%%

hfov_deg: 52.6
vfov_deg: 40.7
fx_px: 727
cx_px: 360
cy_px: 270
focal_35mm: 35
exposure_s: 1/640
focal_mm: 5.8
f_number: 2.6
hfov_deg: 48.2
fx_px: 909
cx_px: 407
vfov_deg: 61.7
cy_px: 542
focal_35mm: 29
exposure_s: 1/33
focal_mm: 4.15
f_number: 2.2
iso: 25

%%
%%

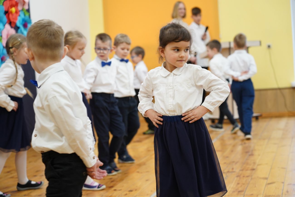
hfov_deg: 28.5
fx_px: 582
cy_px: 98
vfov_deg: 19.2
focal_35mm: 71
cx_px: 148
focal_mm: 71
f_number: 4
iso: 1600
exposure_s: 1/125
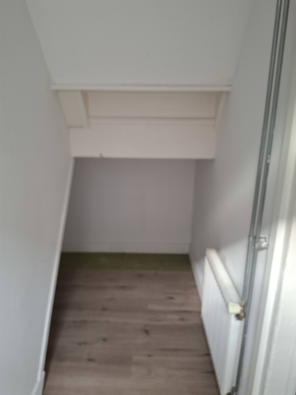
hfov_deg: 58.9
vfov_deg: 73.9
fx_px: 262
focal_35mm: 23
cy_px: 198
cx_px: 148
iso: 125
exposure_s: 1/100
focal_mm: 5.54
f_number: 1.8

%%
%%

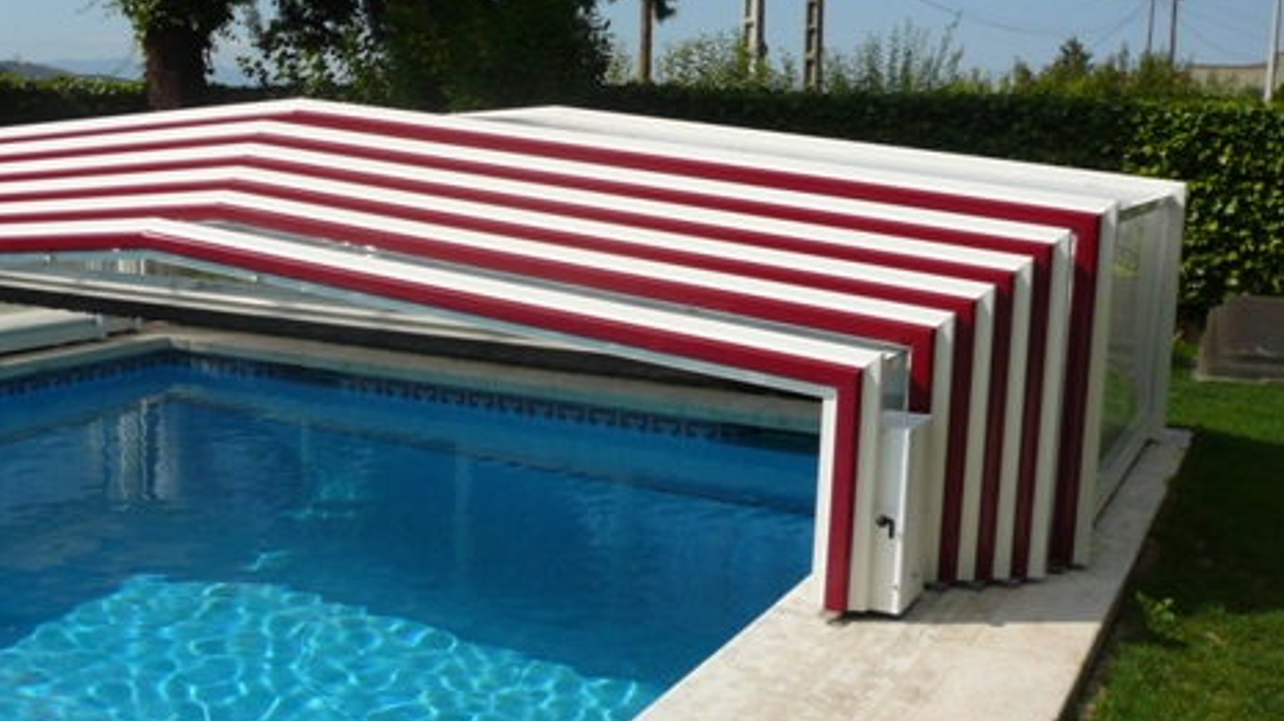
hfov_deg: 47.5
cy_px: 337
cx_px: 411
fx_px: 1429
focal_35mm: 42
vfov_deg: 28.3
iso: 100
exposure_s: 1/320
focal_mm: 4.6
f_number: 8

%%

Reproduce verbatim only the segment of the listing bounded by the line containing "focal_35mm: 23" and the line containing "f_number: 1.8", with both boundary lines included.

focal_35mm: 23
cy_px: 198
cx_px: 148
iso: 125
exposure_s: 1/100
focal_mm: 5.54
f_number: 1.8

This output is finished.